I was never a car guy, but here's why I fell in love with one
There's something about riding high in a 4x4 when you were always the shortest guy in class
I'm in love. With a machine.
There. I've said it.
The object of my affection? My beautiful deep blue 2011 Jeep Wrangler Sport.
Let's get one thing clear: I'm not a car guy.
I have no idea how many cylinders my long-term partner has. I don't know what the hell might be wrong when I hear a knocking under the hood — chances are I'll just turn the radio up to solve the problem. As far as day-to-day self maintenance? Mr. Lube is my buddy.
Before you judge — I'm not your typical muscle car Romeo.
You know the type? Those drivers with a souped-up dual exhaust with enough horse power to speed over the parkway in record time while breaking the sound barrier.

◇ ◇ ◇ ◇ ◇

TASK A. In the Jeep piece, what vehicle does the writer say is the object of affection?
TASK B. Do these statements agree with the Jeep piece? (i) The writer calls himself a car guy. (ii) The writer relies on Mr. Lube for day-to-day maintenance. (iii) The writer knows how many cylinders the vehicle has.

◇ ◇ ◇ ◇ ◇

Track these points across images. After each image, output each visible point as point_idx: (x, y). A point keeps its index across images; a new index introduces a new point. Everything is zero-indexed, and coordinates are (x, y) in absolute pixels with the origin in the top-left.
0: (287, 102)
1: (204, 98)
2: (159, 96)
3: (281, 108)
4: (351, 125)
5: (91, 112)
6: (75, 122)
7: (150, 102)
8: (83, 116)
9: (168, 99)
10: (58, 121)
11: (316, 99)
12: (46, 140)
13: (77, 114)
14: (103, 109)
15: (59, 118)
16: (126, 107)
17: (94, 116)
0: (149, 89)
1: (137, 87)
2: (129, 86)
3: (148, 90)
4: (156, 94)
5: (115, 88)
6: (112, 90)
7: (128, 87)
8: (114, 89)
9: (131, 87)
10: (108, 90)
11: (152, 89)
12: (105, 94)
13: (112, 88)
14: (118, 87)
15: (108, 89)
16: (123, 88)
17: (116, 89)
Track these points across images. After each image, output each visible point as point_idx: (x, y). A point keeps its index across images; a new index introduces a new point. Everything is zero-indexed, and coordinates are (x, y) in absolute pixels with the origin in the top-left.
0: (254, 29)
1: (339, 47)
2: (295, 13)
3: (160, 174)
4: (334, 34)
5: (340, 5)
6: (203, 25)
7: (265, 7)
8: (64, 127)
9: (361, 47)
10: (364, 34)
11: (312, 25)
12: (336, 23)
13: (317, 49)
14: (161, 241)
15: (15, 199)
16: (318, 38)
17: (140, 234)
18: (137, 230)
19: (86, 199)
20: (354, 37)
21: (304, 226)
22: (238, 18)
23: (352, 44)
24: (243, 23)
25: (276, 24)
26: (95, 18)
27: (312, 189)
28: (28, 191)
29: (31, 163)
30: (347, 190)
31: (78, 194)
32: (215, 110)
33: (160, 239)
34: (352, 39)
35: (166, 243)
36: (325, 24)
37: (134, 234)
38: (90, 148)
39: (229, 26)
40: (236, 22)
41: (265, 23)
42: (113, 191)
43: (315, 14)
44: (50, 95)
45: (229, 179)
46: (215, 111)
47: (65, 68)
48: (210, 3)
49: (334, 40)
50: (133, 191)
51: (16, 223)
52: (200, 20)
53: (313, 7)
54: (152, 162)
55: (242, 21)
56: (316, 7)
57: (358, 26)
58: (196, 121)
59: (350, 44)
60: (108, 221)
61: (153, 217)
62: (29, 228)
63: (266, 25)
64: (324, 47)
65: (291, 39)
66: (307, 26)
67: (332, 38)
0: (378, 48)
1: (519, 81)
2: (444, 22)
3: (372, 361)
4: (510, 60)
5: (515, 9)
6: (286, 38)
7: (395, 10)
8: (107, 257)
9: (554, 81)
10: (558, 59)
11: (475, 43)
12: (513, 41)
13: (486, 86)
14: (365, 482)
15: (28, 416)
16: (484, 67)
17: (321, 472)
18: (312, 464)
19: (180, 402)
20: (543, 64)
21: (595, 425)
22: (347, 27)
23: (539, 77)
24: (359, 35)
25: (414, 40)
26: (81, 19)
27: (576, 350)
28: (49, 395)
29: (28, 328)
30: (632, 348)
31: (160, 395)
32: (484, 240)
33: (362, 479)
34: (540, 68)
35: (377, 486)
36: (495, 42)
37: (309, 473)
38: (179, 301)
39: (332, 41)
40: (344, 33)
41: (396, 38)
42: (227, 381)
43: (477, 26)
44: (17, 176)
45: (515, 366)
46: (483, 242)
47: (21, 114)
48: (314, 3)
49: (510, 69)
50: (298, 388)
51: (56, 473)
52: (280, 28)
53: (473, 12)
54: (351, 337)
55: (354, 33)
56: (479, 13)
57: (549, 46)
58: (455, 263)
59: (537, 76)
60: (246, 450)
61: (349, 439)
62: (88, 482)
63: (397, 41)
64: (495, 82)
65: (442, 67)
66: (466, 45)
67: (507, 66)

◇ ◇ ◇ ◇ ◇

TASK ANSWER A. A deep blue 2011 Jeep Wrangler Sport.

TASK ANSWER B.
(i) No: "Let's get one thing clear: I'm not a car guy."
(ii) Yes: "As far as day-to-day self maintenance? Mr. Lube is my buddy."
(iii) No: "I have no idea how many cylinders my long-term partner has."